06 abril 2006
Genealogia (2)
Comizi d’Amore (Comícios de Amor), documentário-inquérito de Pasolini (1964), sobre a sexualidade dos italianos, serviu de matriz para este outro Comizi d’Amore 2000, de Bruno Bigoni, remake assumido que utiliza as próprias perguntas de Pasolini, e a sua voz no filme original, para voltar aos mesmos lugares e entrevistar as mesmas personagens-tipo. Do diferencial entre umas e outras respostas, teremos uma medida da evolução dos costumes no tempo de uma geração.
As crianças já não contam a história da cegonha e sabem que foram geradas na barriga da mãe. Só não sabem é como foram lá parar. As mulheres manifestam-se muito mais numerosa e abertamente que nos anos 60, assumem a igualdade, embora acusem ainda a existência de preconceitos sociais em relação à sexualidade, havendo ainda muitas (as mais velhas, sobretudo) que defendem a virgindade como um valor. Os pais rurais continuam a limitar às raparigas os encontros com o namorado.

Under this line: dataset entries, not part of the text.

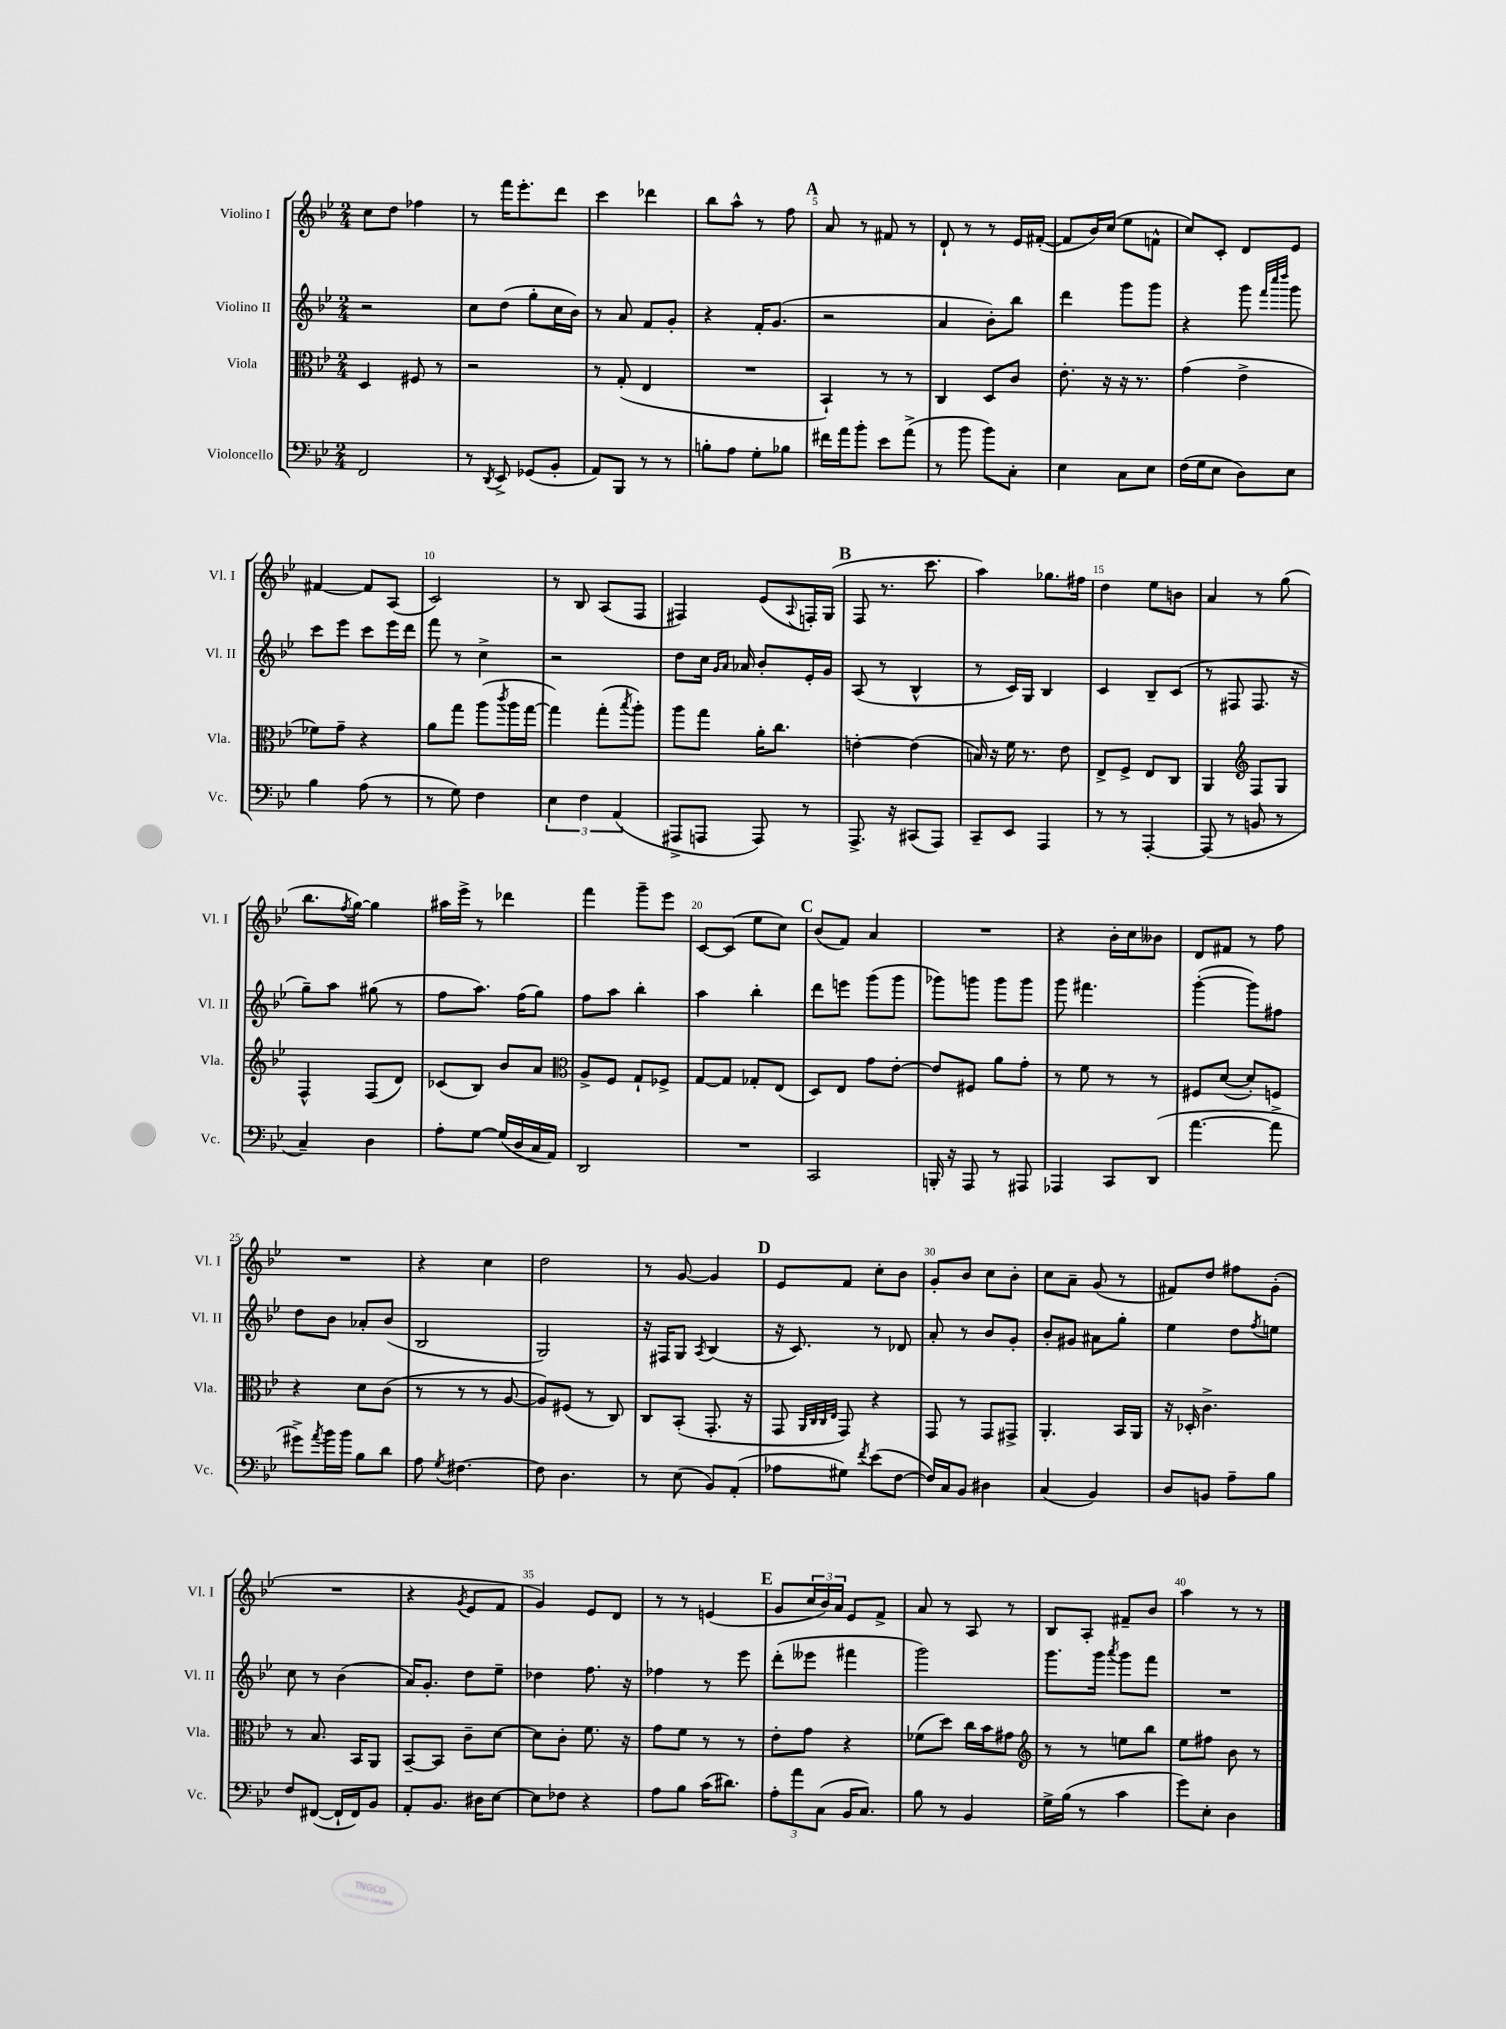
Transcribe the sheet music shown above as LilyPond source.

<<
\new StaffGroup <<
\new Staff = "s0" \with { instrumentName = "Violino I" shortInstrumentName = "Vl. I" } {
    \clef treble \key bes \major \numericTimeSignature \time 2/4
    c''8 d''8 fes''4 |
    r8 f'''16 ees'''8.-. d'''8 |
    c'''4 des'''4 |
    bes''8 a''8-^ r8 f''8 |
    \mark \markup { \bold "A" } a'8 r8 fis'8 r8 |
    d'8-! r8 r8 ees'16 fis'16~-.( |
    fis'8 bes'16) c''16( ees''8 f'8-^ |
    c''8) c'8-. d'8 ees'8 |
    fis'4~ fis'8 a8( |
    c'2) |
    r8 bes8 a8( f8 |
    fis4) ees'8( \appoggiatura { a8 } f16-.) g16( |
    \mark \markup { \bold "B" } f8 r8. c'''8. |
    a''4) ges''8. fis''16 |
    d''4 ees''8 b'8 |
    a'4 r8 g''8( |
    bes''8. \acciaccatura { f''8 } g''16~) g''4 |
    ais''16 ees'''16-> r8 des'''4 |
    f'''4 g'''8-- ees'''8 |
    c'8~ c'8( ees''8 c''8) |
    \mark \markup { \bold "C" } bes'8( f'8) a'4 |
    R2 |
    r4 bes'16-. c''16 beses'8 |
    d'8 fis'8 r8 f''8 |
    R2 |
    r4 c''4 |
    d''2 |
    r8 g'8~ g'4 |
    \mark \markup { \bold "D" } ees'8 f'8 c''8-. bes'8 |
    g'8-. bes'8 c''8 bes'8-. |
    c''8 a'8-- g'8( r8 |
    fis'8) d''8 fis''8 g'8-.( |
    R2 |
    r4 \acciaccatura { g'8 } ees'8 f'8 |
    g'4) ees'8 d'8 |
    r8 r8 e'4( |
    \mark \markup { \bold "E" } g'8 \tuplet 3/2 { c''16 bes'16) a'16 } ees'8 f'8-> |
    a'8 r8 a8 r8 |
    bes8 a8-. fis'8-- bes'8 |
    a''4 r8 r8 \bar "|." |
}
\new Staff = "s1" \with { instrumentName = "Violino II" shortInstrumentName = "Vl. II" } {
    \clef treble \key bes \major \numericTimeSignature \time 2/4
    r2 |
    c''8 d''8( g''8-. c''16 bes'16) |
    r8 a'8 f'8 g'8-. |
    r4 f'16-. g'8.( |
    \mark \markup { \bold "A" } r2 |
    a'4 bes'8-.) bes''8 |
    d'''4 g'''8 g'''8 |
    r4 g'''8 \grace { f'''32 c''''32 d''''32 } g'''8 |
    c'''8 ees'''8 c'''8 ees'''16 d'''16 |
    f'''8 r8 c''4-> |
    r2 |
    d''8 c''16 \grace { g'16 a'16 } aes'16 bes'8-. ees'16-. g'16 |
    \mark \markup { \bold "B" } a8( r8 bes4-^ |
    r8 c'16) g16 bes4 |
    c'4 bes8-- c'8( |
    r8 fis8 fis8. r16 |
    g''8--) a''8 gis''8( r8 |
    f''8 a''8.) f''16( g''8) |
    f''8 a''8 bes''4-. |
    a''4 bes''4-. |
    \mark \markup { \bold "C" } d'''8 e'''8 g'''8( g'''8 |
    ges'''8) g'''8 g'''8 g'''8 |
    g'''8 fis'''4. |
    g'''4~-.( g'''8) fis''8 |
    d''8 bes'8 aes'8-. bes'8( |
    bes2 |
    g2) |
    r16 fis16 g8 \acciaccatura { a8 } bes4( |
    \mark \markup { \bold "D" } r16 c'8.) r8 des'8 |
    a'8-. r8 bes'8 g'8-. |
    bes'8-. gis'8 ais'8 g''8-. |
    ees''4 d''8 \acciaccatura { f''8 } e''8 |
    c''8 r8 bes'4( |
    a'16) g'8.-. d''8 ees''8-- |
    des''4 f''8. r16 |
    fes''4 r8 ees'''8 |
    \mark \markup { \bold "E" } d'''8-.( eeses'''8 fis'''4 |
    g'''2) |
    g'''8. g'''16 \acciaccatura { a'''8 } g'''8 f'''8 |
    R2 \bar "|." |
}
\new Staff = "s2" \with { instrumentName = "Viola" shortInstrumentName = "Vla." } {
    \clef alto \key bes \major \numericTimeSignature \time 2/4
    d4 fis8 r8 |
    r2 |
    r8 g8-.( ees4 |
    R2 |
    \mark \markup { \bold "A" } bes,4-!) r8 r8 |
    c4 d8 c'8 |
    ees'8.-. r16 r16 r8. |
    g'4( ees'4-> |
    fes'8) g'8-- r4 |
    a'8 g''8 a''8( \acciaccatura { c'''8 } a''16 g''16~ |
    g''4) g''8-.( \acciaccatura { bes''8 } a''8-.) |
    a''8 g''8 a'16-. c''8. |
    \mark \markup { \bold "B" } e'4~-. e'4( |
    b16) r16 f'16 r8. ees'8 |
    ees8-> f8-> ees8 c8 |
    a,4 \clef treble f8 g8 |
    f4-^ f8( d'8) |
    ces'8( bes8) bes'8 a'8 |
    \clef alto a8-> f8 g8-! fes8-> |
    g8~ g8 ges8-. ees8( |
    \mark \markup { \bold "C" } d8) ees8 g'8 ees'8~-. |
    ees'8 fis8 a'8 g'8-. |
    r8 f'8 r8 r8 |
    fis8 d'8~( d'8-.) f8 |
    r4 d'8 c'8( |
    r8 r8 r8 a8~ |
    a8) fis8( r8 c8) |
    c8 bes,8-.( g,8.-. r16 |
    \mark \markup { \bold "D" } g,8 \grace { a,32 c32 c32 ees32 } g,8) r4 |
    g,8 r8 g,8 gis,8-> |
    a,4.-. bes,16 a,16 |
    r16 des16-. c'4.-> |
    r8 bes8. bes,16 a,8 |
    bes,8~-- bes,8 c'8-- d'8~ |
    d'8 c'8-. f'8. r16 |
    g'8 f'8 r8 r8 |
    \mark \markup { \bold "E" } ees'8-. g'8 r4 |
    fes'8( d''8) c''16 bes'16 gis'8 |
    \clef treble r8 r8 e''8 bes''8 |
    ees''8 fis''8 bes'8 r8 \bar "|." |
}
\new Staff = "s3" \with { instrumentName = "Violoncello" shortInstrumentName = "Vc." } {
    \clef bass \key bes \major \numericTimeSignature \time 2/4
    f,2 |
    r8 \acciaccatura { d,8 } ees,8-> ges,8( bes,8-. |
    a,8) bes,,8 r8 r8 |
    b8-. a8 g8-. bes8 |
    \mark \markup { \bold "A" } fis'16 a'16 bes'8-. ees'8 a'8->( |
    r8 bes'8 bes'8) c8-. |
    ees4 c8 ees8 |
    f16( g16 ees8 d8) ees8 |
    bes4 a8( r8 |
    r8 g8) f4 |
    \tuplet 3/2 { ees4 f4 a,4( } |
    ais,,8-> a,,8 a,,8) r8 |
    \mark \markup { \bold "B" } a,,8.-> r16 cis,8( a,,8) |
    c,8-- ees,8 a,,4 |
    r8 r8 a,,4~-. |
    a,,8( r8 b,8 r8 |
    c4--) d4 |
    a8-. g8~ g16( d16 c16 a,16) |
    d,2 |
    R2 |
    \mark \markup { \bold "C" } c,2 |
    b,,16-. r16 a,,8 r8 ais,,8 |
    aes,,4 c,8 d,8( |
    a'4.~ a'8-> |
    gis'8->) \acciaccatura { a'8 } bes'16 bes'16 bes8 d'8 |
    a8 \acciaccatura { g8 } fis4.~ |
    fis8 d4. |
    r8 ees8( bes,8) a,8-.( |
    \mark \markup { \bold "D" } aes8 gis8) \acciaccatura { f'8 } ees'8( f8~ |
    f16) c16 bes,8 dis4 |
    c4( bes,4) |
    d8 b,8 a8-- bes8 |
    f8 fis,8~( fis,16-! fis,16) bes,8 |
    a,8-. bes,8. dis16 ees8~ |
    ees8 fes8 r4 |
    a8 bes8 c'16( dis'8.) |
    \mark \markup { \bold "E" } \tuplet 3/2 { a8-. a'8 c8( } bes,16 c8.) |
    bes8 r8 bes,4 |
    g16-> bes16( r8 c'4 |
    g'8) ees8-. d4 \bar "|." |
}
>>
>>
\layout { \context { \Score \override BarNumber.break-visibility = ##(#f #t #t) barNumberVisibility = #(every-nth-bar-number-visible 5) } }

Em relação à prostituição, as opinião são quase as mesmas de há 40 anos – a preferências pelos bordéis (que tinham sido fechados por altura do documentário de Pasolini e assim continuam), pois permitiriam controlar e cuidar das mulheres e da sua saúde, ao contrário da prostituição de estrada – mas Bigoni foge ao guião original, não conseguindo entrevistar algumas dessas trabalhadoras da rua.
Onde se nota maior evolução das mentalidade é na aceitação e na compreensão da homossexualidade. Não havendo qualquer unanimidade, a diversidade de opiniões, leituras e fantasias é tal que percebemos ser esta uma área de representações sociais em plena mutação, tal como o era a libertação da mulher nos anos 60.
Que hoje há menos tabus em relação à sexualidade é uma evidência para todos, mesmo sem vermos este filme. Estranho é que, em 70 minutos, haja uma só referência à SIDA. A omissão deste problema não se compreende, senão como atavismo do realizador que, colado ao guião original passo a passo, deixou cair o juízo crítico e a capacidade para actualizar questões e diagnosticar novos problemas. Ou não ousa ainda falar desse novo tabu?
Que sentido poderá fazer este documentário daqui a 40 anos (quando já houver vacina contra a SIDA...)? Terá o valor histórico que hoje tem o primeiro? Na verdade, entre um e outro documento-histórico as diferenças são meramente evolutivas, percentuais talvez, pois os paradigmas ideológicos representados são os mesmos. Juntos comprovam como a evolução dos costumes e das mentalidades é um processo lento, multiforme, disperso e incoerente.
Embora preso ao guião original, Bigoni moderniza o seu filme pela inserção, em vez dos comentários e frases de Pasolini, de intermezzos tipo teledisco, imagens saltitantes filmadas em Super8, estilística na moda mas despida de motivação. Onde Pasolini reflectia sobre o seu método e convocava Moravia e outros para discutir os resultados da sua pesquisa através de Itália, Bigoni limita-se a fazer um produto televisivo, picante mas sem problemática, com muita música, muitas imagens ópticas, a caução do plágio assumido como homenagem, e a pretensão de um estudo sem reflexão.